Born in Guatemala, Isabel Diaz Irias moved to Canada as a small child in the early 1980s. She grew up, nurtured within a strong community of Latin American immigrants, rich in food and cultural heritage. The aroma of corn tortillas cooking over a fire, from her great grandmother’s house in Guatemala has stayed with her. To this day, cooking her own handmade tortillas brings a smile to her eyes and fills her with joy as she prepares similar dishes at Ixim Café & Bistro, located in the heart of Wakefield, overlooking the river.
“I feel so grateful to live here. The river is so alive and this land rich in the most incredible flavours!”
Isabel moved to the region 12 years ago and met her husband-to-be, Pierre. Pierre’s wildcrafting of local foods found in the forest and fields combined with Isabel’s deep-rooted love of Indigenous and Latin American foods and culture have merged into a wonderful fusion of traditional Latin American cuisine with the Boreal local, wild edible landscape. “We are all about feeding people and nurturing relationships with the ways in which the food comes to us, through supporting Indigenous producers, local farmers, growing and ethically foraging our own.”

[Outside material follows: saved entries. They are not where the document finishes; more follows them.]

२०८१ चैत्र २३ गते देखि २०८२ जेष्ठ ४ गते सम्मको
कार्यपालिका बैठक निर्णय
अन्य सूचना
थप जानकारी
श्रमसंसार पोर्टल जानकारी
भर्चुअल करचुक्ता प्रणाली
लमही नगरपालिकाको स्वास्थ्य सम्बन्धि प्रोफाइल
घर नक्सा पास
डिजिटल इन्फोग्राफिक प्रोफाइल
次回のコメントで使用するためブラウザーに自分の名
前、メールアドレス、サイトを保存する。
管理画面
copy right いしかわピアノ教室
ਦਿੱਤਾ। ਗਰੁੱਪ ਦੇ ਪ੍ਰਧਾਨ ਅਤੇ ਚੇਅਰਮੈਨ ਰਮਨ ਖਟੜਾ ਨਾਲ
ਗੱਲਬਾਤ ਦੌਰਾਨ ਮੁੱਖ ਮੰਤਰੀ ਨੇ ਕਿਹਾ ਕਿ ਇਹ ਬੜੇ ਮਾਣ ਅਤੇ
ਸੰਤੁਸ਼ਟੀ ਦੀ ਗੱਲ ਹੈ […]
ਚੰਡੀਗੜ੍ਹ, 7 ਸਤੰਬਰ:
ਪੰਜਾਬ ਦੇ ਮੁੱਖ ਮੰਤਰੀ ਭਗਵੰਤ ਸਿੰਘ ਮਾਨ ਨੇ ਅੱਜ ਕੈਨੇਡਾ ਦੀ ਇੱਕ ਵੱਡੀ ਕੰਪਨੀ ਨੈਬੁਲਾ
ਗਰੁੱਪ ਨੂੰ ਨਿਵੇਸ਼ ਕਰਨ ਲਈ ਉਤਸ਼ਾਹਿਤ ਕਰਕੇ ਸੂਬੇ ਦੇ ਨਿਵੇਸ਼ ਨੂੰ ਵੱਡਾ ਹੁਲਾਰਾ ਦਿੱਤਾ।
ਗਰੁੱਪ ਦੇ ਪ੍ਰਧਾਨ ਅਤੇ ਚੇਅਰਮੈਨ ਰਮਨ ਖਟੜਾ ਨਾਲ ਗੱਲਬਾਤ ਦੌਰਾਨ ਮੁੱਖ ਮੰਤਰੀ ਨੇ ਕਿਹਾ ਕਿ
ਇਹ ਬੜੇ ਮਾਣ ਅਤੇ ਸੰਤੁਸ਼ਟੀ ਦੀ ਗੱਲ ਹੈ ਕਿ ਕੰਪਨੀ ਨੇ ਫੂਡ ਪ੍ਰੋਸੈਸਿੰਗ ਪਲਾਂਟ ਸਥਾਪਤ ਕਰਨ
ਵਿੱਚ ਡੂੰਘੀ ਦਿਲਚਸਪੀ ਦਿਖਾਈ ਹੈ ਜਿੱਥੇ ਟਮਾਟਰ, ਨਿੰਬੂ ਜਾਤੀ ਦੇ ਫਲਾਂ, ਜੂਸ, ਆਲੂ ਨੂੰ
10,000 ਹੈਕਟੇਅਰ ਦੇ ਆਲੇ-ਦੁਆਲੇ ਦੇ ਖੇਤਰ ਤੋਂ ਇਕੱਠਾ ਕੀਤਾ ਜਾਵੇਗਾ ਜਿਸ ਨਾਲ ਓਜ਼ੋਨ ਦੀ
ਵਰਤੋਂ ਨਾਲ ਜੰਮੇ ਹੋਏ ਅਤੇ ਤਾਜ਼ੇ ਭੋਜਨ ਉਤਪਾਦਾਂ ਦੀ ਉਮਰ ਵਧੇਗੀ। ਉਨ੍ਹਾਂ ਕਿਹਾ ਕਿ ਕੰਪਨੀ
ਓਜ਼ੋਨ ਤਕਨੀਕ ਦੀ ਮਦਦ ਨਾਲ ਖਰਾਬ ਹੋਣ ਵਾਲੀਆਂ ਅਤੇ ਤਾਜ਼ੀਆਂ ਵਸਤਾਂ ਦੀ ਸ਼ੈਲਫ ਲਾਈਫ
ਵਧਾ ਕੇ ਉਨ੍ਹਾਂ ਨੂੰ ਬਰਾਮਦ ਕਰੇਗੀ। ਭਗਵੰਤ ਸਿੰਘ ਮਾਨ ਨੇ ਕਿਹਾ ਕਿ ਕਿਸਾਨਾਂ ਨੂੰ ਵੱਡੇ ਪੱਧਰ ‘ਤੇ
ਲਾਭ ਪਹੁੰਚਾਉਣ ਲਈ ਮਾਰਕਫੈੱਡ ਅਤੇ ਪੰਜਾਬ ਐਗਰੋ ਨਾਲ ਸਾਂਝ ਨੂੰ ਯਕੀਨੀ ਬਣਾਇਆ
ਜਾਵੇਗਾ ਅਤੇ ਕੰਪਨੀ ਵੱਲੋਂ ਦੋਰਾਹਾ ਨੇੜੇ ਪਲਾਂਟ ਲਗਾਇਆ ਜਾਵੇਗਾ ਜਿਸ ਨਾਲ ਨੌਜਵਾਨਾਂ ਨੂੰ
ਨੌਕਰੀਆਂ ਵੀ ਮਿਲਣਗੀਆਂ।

Ixim Café & Bistro is a project that has grown out of a love of the wild landscape, wild edibles and medicinals, and the staples of the Indigenous peoples of the Americas.
“This work feeds me. I get to speak Spanish a little, offer a different cultural food experience, and connect with people” says Isabel.
The charming bistro seats 25 people and includes an outdoor patio space. They serve an array of delicious, wildcrafted artisanal sodas and teas, and traditional Latin American dishes such as tacos, quesadillas, and pupusas, a traditional dish with a fried stuffed tortilla served with curtido (Salvadoran sauerkraut) and salsa. Many other options including manoomin (wild rice bowl) and mixtas (corn tortilla with wild boar, sauerkraut and guacamole) are also fan favourites.
Ixim had only been open for 6 months when Covid-19 struck. A timely tip from her accountant connected Isabel with the SADC.
“The people at the SADC were amazing, very helpful … they were critical in helping us get through the toughest 6 months.”
Looking ahead, Isabel is most excited about the upcoming offerings at Ixim such as the Fall Wild Harvest Dinner as well as Wild Drinks & Tapas Nights. It’s an ongoing love affair exploring Latin American and Indigenous cuisine. Isabel’s great grandmother, who has had a profound influence upon her, would be proud.